Ruwa Romman has been elected into the Georgia House of Representatives, District 97.
CNN  — 

Ruwa Romman remembers the sadness she felt as an 8-year-old girl sitting in the back of a school bus watching classmates point to her house and erupt in vicious laughter.

“There’s the bomb lab,” they jeered in yet another attempt to brand her family as terrorists.

On Tuesday, the same girl – now a 29-year-old community organizer – made history as the first known Muslim woman elected to the Georgia House of Representatives, and the first Palestinian American elected to any office in the state.

After 10 months of relentless campaigning, the Democrat said she is eager to begin representing the people of District 97, which includes Berkeley Lake, and parts of Duluth, Norcross, and Peachtree Corners in Gwinnett County.

As an immigrant, the granddaughter of Palestinian refugees, and a Muslim woman who wears the hijab, or Islamic headscarf, the road to political office hasn’t been easy, especially in the very Christian and conservative South.

“I could write chapters about what I have gone through,” Romman told CNN, listing the many ways she’s faced bigotry or discrimination.

“All the times I am ‘randomly’ selected by TSA, teachers putting me in a position where I had to defend Islam and Muslims to classrooms being taught the wrong things about me and my identity… it colored my entire life.”

But those hardships only fueled her passion for civic engagement, especially among marginalized communities, Romman said.

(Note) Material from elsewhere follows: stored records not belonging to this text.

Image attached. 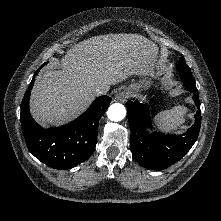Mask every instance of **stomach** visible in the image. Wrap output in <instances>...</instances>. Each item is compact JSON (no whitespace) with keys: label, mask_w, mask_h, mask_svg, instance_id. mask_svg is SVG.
I'll return each mask as SVG.
<instances>
[{"label":"stomach","mask_w":221,"mask_h":221,"mask_svg":"<svg viewBox=\"0 0 221 221\" xmlns=\"http://www.w3.org/2000/svg\"><path fill=\"white\" fill-rule=\"evenodd\" d=\"M150 75L151 71L143 73L140 75L139 83H132L127 87V90L132 94H137L142 88H147L151 84V81L149 80Z\"/></svg>","instance_id":"1"}]
</instances>
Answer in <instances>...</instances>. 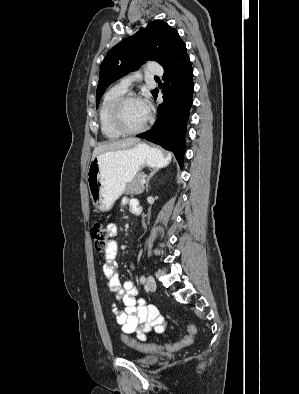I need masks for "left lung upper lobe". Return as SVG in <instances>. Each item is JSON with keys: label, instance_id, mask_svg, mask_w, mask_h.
Returning <instances> with one entry per match:
<instances>
[{"label": "left lung upper lobe", "instance_id": "1", "mask_svg": "<svg viewBox=\"0 0 299 394\" xmlns=\"http://www.w3.org/2000/svg\"><path fill=\"white\" fill-rule=\"evenodd\" d=\"M184 46L178 32L160 20L150 22L146 28H141L135 35L114 46L100 66L96 107L106 88L114 81L148 60L157 61L164 68L174 61Z\"/></svg>", "mask_w": 299, "mask_h": 394}]
</instances>
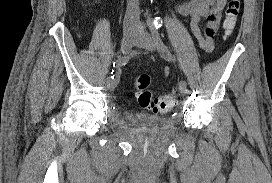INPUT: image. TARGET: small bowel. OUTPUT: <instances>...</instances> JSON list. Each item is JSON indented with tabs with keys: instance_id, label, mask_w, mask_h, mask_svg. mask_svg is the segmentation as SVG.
Masks as SVG:
<instances>
[{
	"instance_id": "obj_1",
	"label": "small bowel",
	"mask_w": 272,
	"mask_h": 183,
	"mask_svg": "<svg viewBox=\"0 0 272 183\" xmlns=\"http://www.w3.org/2000/svg\"><path fill=\"white\" fill-rule=\"evenodd\" d=\"M226 4L227 0H185L178 6L204 52L210 53L214 49L213 36H217L221 13ZM203 19L206 21L204 27L201 24Z\"/></svg>"
}]
</instances>
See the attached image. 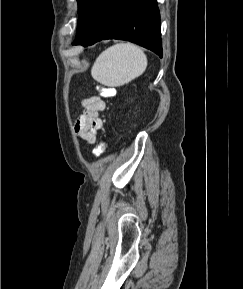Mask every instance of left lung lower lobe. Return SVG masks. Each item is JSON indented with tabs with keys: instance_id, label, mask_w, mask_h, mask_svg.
Listing matches in <instances>:
<instances>
[{
	"instance_id": "obj_1",
	"label": "left lung lower lobe",
	"mask_w": 243,
	"mask_h": 289,
	"mask_svg": "<svg viewBox=\"0 0 243 289\" xmlns=\"http://www.w3.org/2000/svg\"><path fill=\"white\" fill-rule=\"evenodd\" d=\"M74 45L88 46L103 39L137 43L162 57L157 0H89L79 13Z\"/></svg>"
}]
</instances>
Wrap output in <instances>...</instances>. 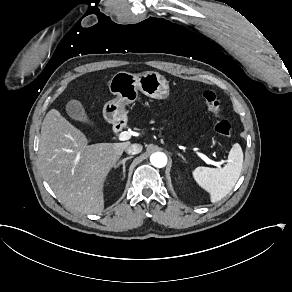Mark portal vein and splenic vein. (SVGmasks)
I'll list each match as a JSON object with an SVG mask.
<instances>
[{
    "mask_svg": "<svg viewBox=\"0 0 292 292\" xmlns=\"http://www.w3.org/2000/svg\"><path fill=\"white\" fill-rule=\"evenodd\" d=\"M131 136H132L131 131H123L119 135V140H121V141L129 140L131 138ZM199 156L201 157V159L205 163L214 165V166H216L218 168H220L221 164L223 163V161H221V162L213 161V160L209 159L206 155H203V154H199Z\"/></svg>",
    "mask_w": 292,
    "mask_h": 292,
    "instance_id": "portal-vein-and-splenic-vein-1",
    "label": "portal vein and splenic vein"
}]
</instances>
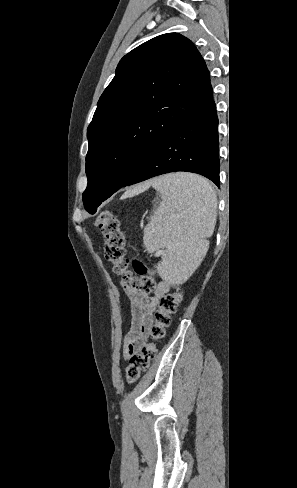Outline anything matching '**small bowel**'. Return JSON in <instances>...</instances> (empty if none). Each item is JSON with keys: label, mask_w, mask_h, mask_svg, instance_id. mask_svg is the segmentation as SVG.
Returning <instances> with one entry per match:
<instances>
[{"label": "small bowel", "mask_w": 297, "mask_h": 488, "mask_svg": "<svg viewBox=\"0 0 297 488\" xmlns=\"http://www.w3.org/2000/svg\"><path fill=\"white\" fill-rule=\"evenodd\" d=\"M124 289L130 301L131 326L125 340V352L130 356L146 341L159 300L170 291L171 284L160 281L152 295L140 293L128 284Z\"/></svg>", "instance_id": "obj_1"}]
</instances>
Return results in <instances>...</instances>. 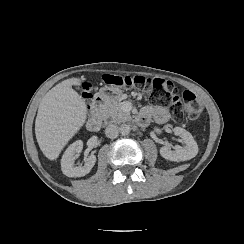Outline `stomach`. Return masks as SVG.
<instances>
[{"mask_svg": "<svg viewBox=\"0 0 244 244\" xmlns=\"http://www.w3.org/2000/svg\"><path fill=\"white\" fill-rule=\"evenodd\" d=\"M122 94V90L118 86H104L100 88L96 94L95 99L99 98L102 102L108 103L112 100L118 99Z\"/></svg>", "mask_w": 244, "mask_h": 244, "instance_id": "1", "label": "stomach"}]
</instances>
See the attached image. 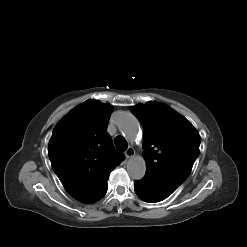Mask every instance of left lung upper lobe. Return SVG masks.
I'll return each instance as SVG.
<instances>
[{"label":"left lung upper lobe","instance_id":"obj_1","mask_svg":"<svg viewBox=\"0 0 247 247\" xmlns=\"http://www.w3.org/2000/svg\"><path fill=\"white\" fill-rule=\"evenodd\" d=\"M143 126L145 177L172 194L189 176L199 155L201 138L193 125L158 102L130 107Z\"/></svg>","mask_w":247,"mask_h":247}]
</instances>
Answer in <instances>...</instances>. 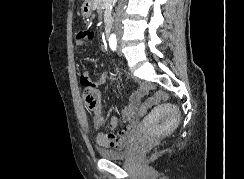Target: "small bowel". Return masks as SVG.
<instances>
[{"mask_svg": "<svg viewBox=\"0 0 244 179\" xmlns=\"http://www.w3.org/2000/svg\"><path fill=\"white\" fill-rule=\"evenodd\" d=\"M83 35L84 39L83 40ZM94 39V32L91 30H82L77 34L76 45L80 48H85L88 42ZM111 73L107 72L95 80L90 71H84L80 74V82L85 86H99L103 85ZM140 94L134 92L130 95L127 105L121 111V119L126 124L125 128L118 130L117 118H112L110 122L109 132H99L96 136V143L104 147H121L124 145L127 137L134 131L138 124L135 110H146L143 106L139 107ZM94 128L100 130L105 124V118L101 113L93 115Z\"/></svg>", "mask_w": 244, "mask_h": 179, "instance_id": "c3829d8e", "label": "small bowel"}]
</instances>
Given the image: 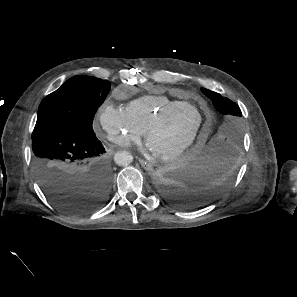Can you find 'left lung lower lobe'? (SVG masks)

“Who I am has really taught me to look for the most marginalized because they are the ones who don’t have resources or time to spend in the halls of political institutions to ask for the help they need,” she said.

Romman began in 2015 working with the Georgia Muslim Voter Project to increase voter turnout among local Muslim Americans. She also helped establish the state chapter for the Council on American-Islamic Relations, the nation’s largest Muslim civil rights and advocacy organization.

Soon after, Romman began working with the wider community. Her website boasts: “Ruwa has volunteered in every election cycle since 2014 to help flip Georgia blue.”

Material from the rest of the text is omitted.